Betaine promotes lipid accumulation in adipogenic-differentiated skeletal muscle cells through ERK/PPAR signalling pathway

Betaine, a neutral zwitterionic compound, could regulate intramuscular fat (IMF) deposition and meat quality. However, the efficacy is controversial. Moreover, the regulatory mechanism of betaine on lipid metabolism in skeletal muscle cells remains unclear. Therefore, in this study, we examined the effects and regulatory mechanism of betaine on lipid accumulation in adipogenic-differentiated C2C12 cells. We found that adipogenic-induced C2C12 cells treated with 10mM betaine for 24 and 48h had more lipid accumulation than the control group.

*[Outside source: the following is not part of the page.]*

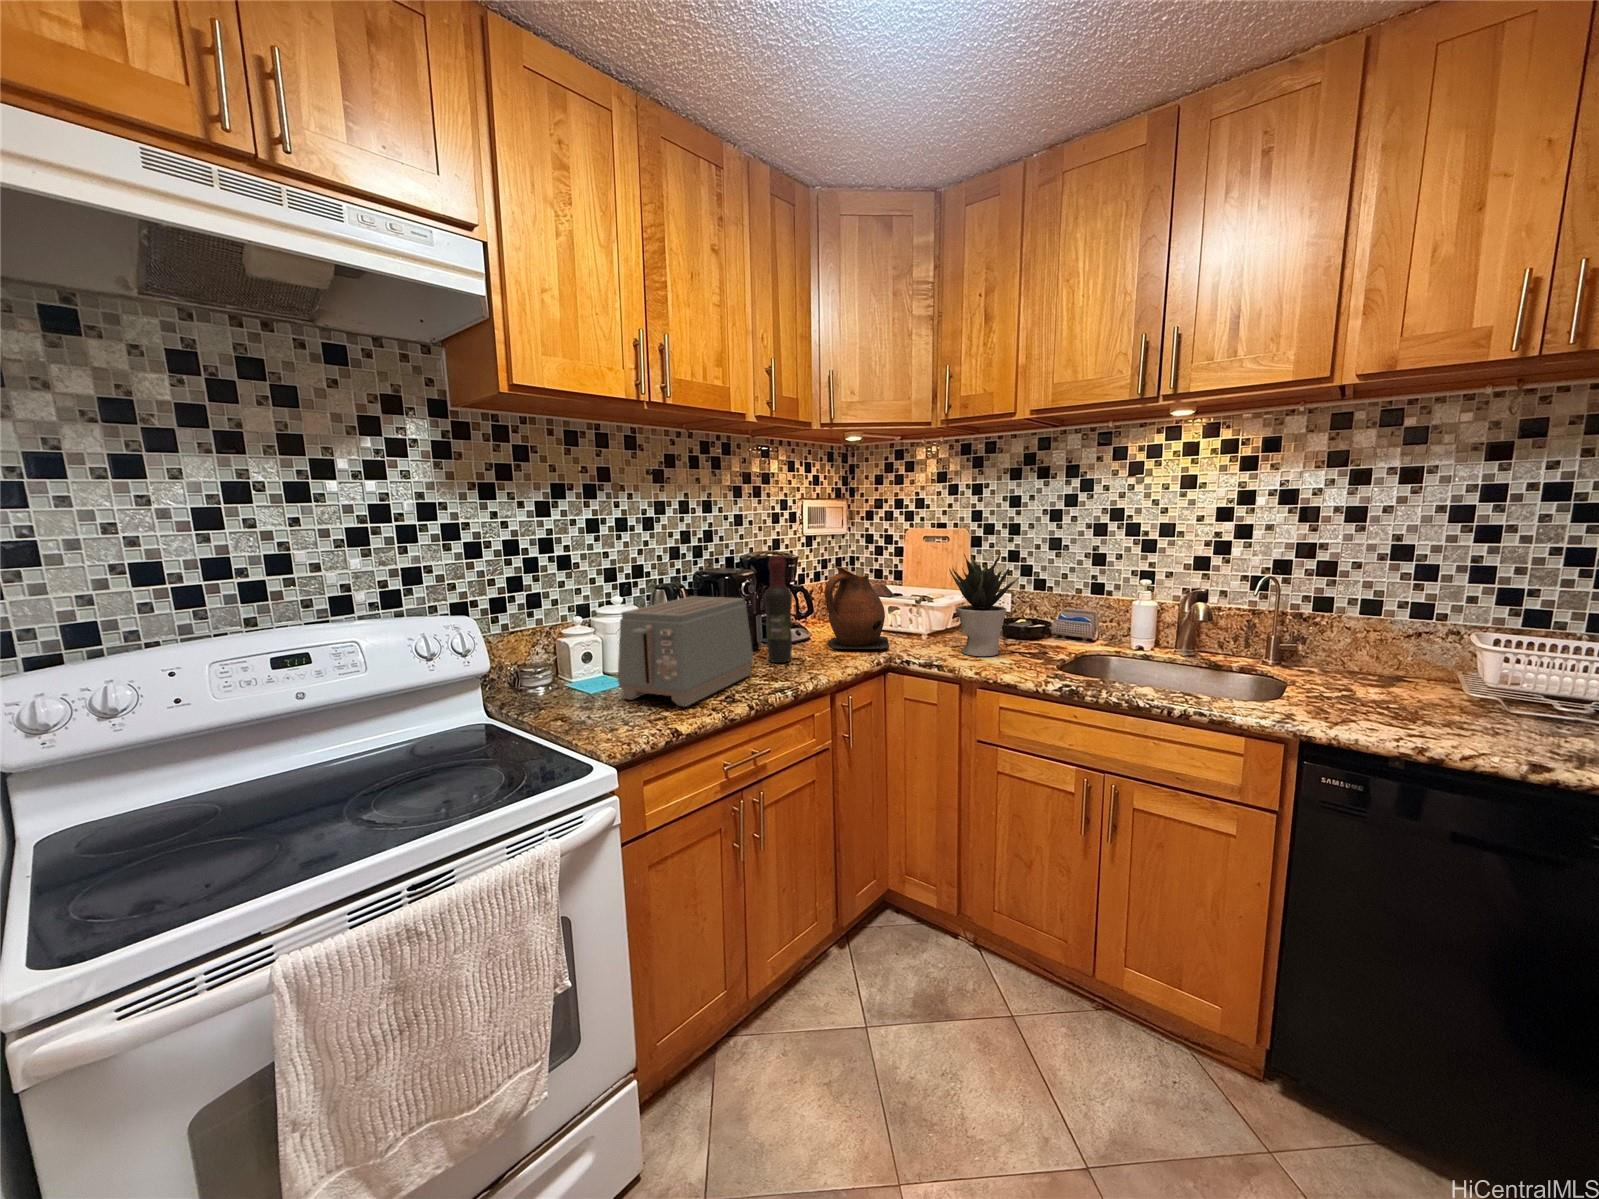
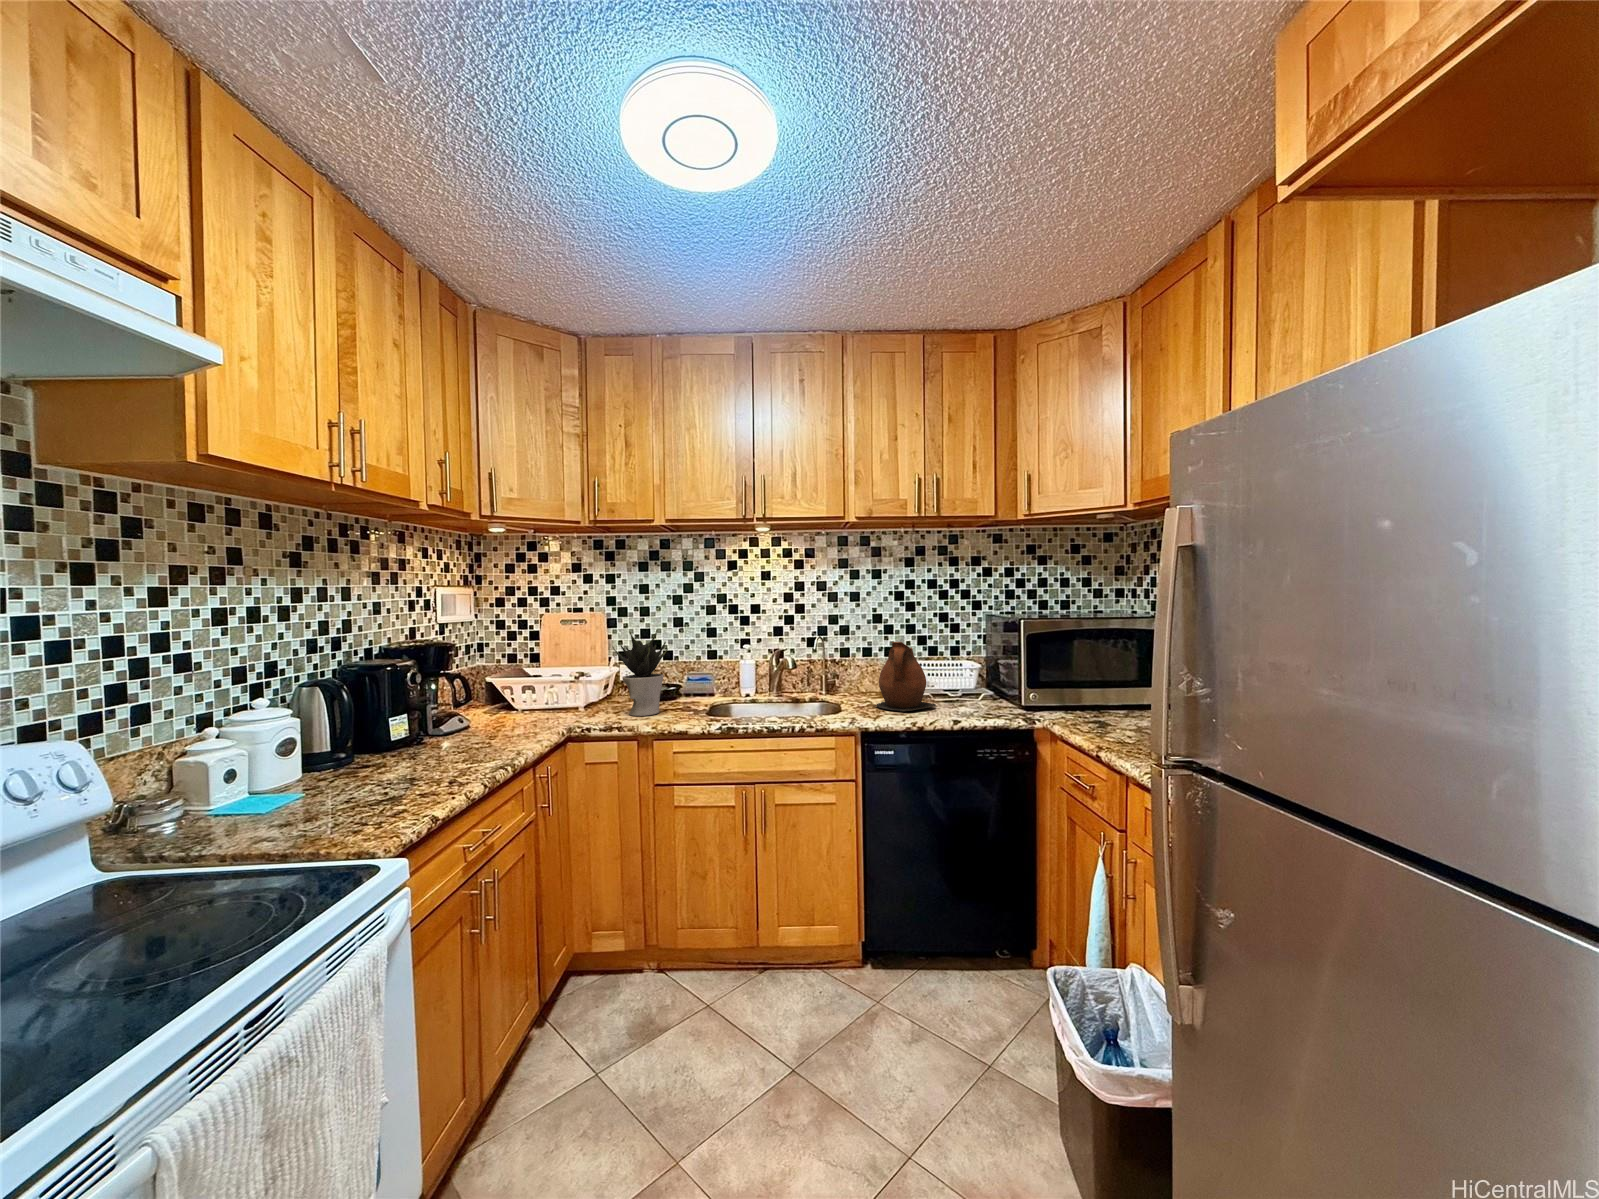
wine bottle: present [764,555,792,663] -> none [452,641,483,747]
ceramic pitcher: present [825,567,889,650] -> present [875,642,936,711]
toaster: present [618,596,753,706] -> none [327,683,459,803]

Real-time PCR and Western blot results revealed that betaine treatment did not alter the expression of lipolysis and lipid oxidation-related genes, but dramatically increased the expression of peroxisome proliferator-activated receptor (PPAR) and its target genes such as fatty acid binding protein 4 (aP2), fatty acid synthase (FAS) and lipoprteinlipase (LPL). Furthermore, betaine combined with PPAR inhibitor GW9662 treatment showed that betaine elevated C2C12 lipid accumulation through upregulation of PPAR. Mechanistically, we found that betaine promoted PPAR expression and lipid accumulation through inhibition of extracellular regulated protein kinases1/2 (ERK1/2) signalling pathway. These results demonstrate that betaine acts through ERK1/2-PPAR signalling pathway to regulate lipid metabolism in adipogenic-differentiated skeletal muscle cells, which could provide some useful information for controlling muscle lipid accumulation by manipulating ERK1/2 and PPAR signalling pathway.